= Beaufort Hurdle =

Hurdle horse race in Great Britain

The Beaufort Hurdle was a National Hunt Listed hurdle race in Wales which was open to horses aged five years only.
It was run at Chepstow over a distance of 2 miles ½ furlong (3,319 metres), and was scheduled to take place each year in early March.

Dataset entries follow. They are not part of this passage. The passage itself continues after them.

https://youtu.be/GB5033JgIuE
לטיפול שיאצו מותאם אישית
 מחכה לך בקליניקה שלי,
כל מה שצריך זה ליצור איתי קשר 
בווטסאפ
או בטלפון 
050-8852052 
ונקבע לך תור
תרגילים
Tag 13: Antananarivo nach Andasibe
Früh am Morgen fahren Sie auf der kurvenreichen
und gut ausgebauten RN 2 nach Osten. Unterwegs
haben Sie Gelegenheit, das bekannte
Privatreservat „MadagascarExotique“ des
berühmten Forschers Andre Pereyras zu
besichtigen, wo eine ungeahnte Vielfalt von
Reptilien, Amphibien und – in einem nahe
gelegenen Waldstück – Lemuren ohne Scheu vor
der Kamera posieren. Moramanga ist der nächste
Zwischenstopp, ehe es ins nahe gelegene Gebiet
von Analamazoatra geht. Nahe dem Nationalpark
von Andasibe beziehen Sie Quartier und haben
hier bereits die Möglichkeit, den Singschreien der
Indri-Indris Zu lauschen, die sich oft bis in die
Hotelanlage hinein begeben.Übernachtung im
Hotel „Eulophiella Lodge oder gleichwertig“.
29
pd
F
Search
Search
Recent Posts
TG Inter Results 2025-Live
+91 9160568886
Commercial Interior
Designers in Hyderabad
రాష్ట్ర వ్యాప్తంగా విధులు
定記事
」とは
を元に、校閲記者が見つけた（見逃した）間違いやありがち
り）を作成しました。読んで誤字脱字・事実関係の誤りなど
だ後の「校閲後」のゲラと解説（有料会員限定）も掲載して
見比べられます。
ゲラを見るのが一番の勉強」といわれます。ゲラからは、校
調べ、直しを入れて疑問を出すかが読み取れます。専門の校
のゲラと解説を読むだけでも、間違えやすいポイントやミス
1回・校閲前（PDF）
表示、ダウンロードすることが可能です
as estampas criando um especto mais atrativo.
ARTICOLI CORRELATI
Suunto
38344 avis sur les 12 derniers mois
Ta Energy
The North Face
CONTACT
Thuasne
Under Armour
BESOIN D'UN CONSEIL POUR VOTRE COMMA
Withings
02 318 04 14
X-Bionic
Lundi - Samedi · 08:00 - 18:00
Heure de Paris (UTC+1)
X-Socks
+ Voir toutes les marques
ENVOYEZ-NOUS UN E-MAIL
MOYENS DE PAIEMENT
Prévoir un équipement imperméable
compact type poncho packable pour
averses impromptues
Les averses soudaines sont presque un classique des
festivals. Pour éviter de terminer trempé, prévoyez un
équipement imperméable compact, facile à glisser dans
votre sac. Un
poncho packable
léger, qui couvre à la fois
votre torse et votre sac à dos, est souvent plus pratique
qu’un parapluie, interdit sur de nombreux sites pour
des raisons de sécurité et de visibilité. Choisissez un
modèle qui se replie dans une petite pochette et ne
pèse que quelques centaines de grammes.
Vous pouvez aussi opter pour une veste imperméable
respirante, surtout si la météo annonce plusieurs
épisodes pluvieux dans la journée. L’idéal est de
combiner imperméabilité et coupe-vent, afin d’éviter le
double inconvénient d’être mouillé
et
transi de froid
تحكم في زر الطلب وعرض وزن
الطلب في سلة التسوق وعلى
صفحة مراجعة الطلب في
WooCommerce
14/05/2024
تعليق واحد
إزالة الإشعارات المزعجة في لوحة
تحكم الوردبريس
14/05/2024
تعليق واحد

The race was first run in 1971, as the Player's No. 6 National Hurdle Final, and was run for the last time in March 1996.

==Winners==
| Year | Winner | Jockey | Trainer |
| 1971 | Killiney | E P Harty | Fred Winter |
| 1972 | Celtic Cone | Andy Turnell | Frank Cundell |
| 1973 | Dark Sultan | Ron Barry | P Chisman |
| 1974 | True Song | Garfield Old | Donald Underwood |
| 1975 | Border Incident | John Francome | Richard Head |
| 1976 | Winter Melody | Tony Bowker | Jack Hanson |
| 1977 | French Hollow | Michael Dickinson | Tony Dickinson |
| 1978 | Gruffandgrim | James Guest | Fred Winter |
| 1979 | Applalto | Hywel Davies | Roddy Armytage |
| 1980 | Run Hard | Steve Knight | Bob Turnell |
| 1981 | Passing Parade | Peter Scudamore | Mick O'Toole |
| 1982 | Gaye Brief | Peter Scudamore | Mrs Mercy Rimell |
| 1983 | Very Promising | Sam Morshead | Mrs Mercy Rimell |
| 1984 | Aonoch | Jimmy Duggan | Roger Fisher |
| 1985 | Maganyos | Steve Smith Eccles | Nicky Henderson |
| 1986 | Canute Express | Mr Lorcan Wyer | Homer Scott (Ir) |
| 1987 | Positive | Paul Croucher | Kim Bailey |
| 1988 | Rymster | Graham McCourt | Nicky Henderson |
| 1989 | Dis Train | Mark Pitman | Jenny Pitman |
| 1990 | Sacre D'Or | Seamus O'Neill | John Mackie |
| 1991 | Mudahim | Dai Tegg | Chris Broad |
| 1992 | Carobee | Richard Dunwoody | David Nicholson |
| 1993 | Winter Squall | Richard Dunwoody | David Nicholson |
| 1994 | Relkeel | Adrian Maguire | David Nicholson |
| 1995 | Challenger du Luc | Richard Dunwoody | Martin Pipe |
| 1996 | Divertimiento | Eugene Husband | J Mackie |

 The 1972 running took place at Towcester.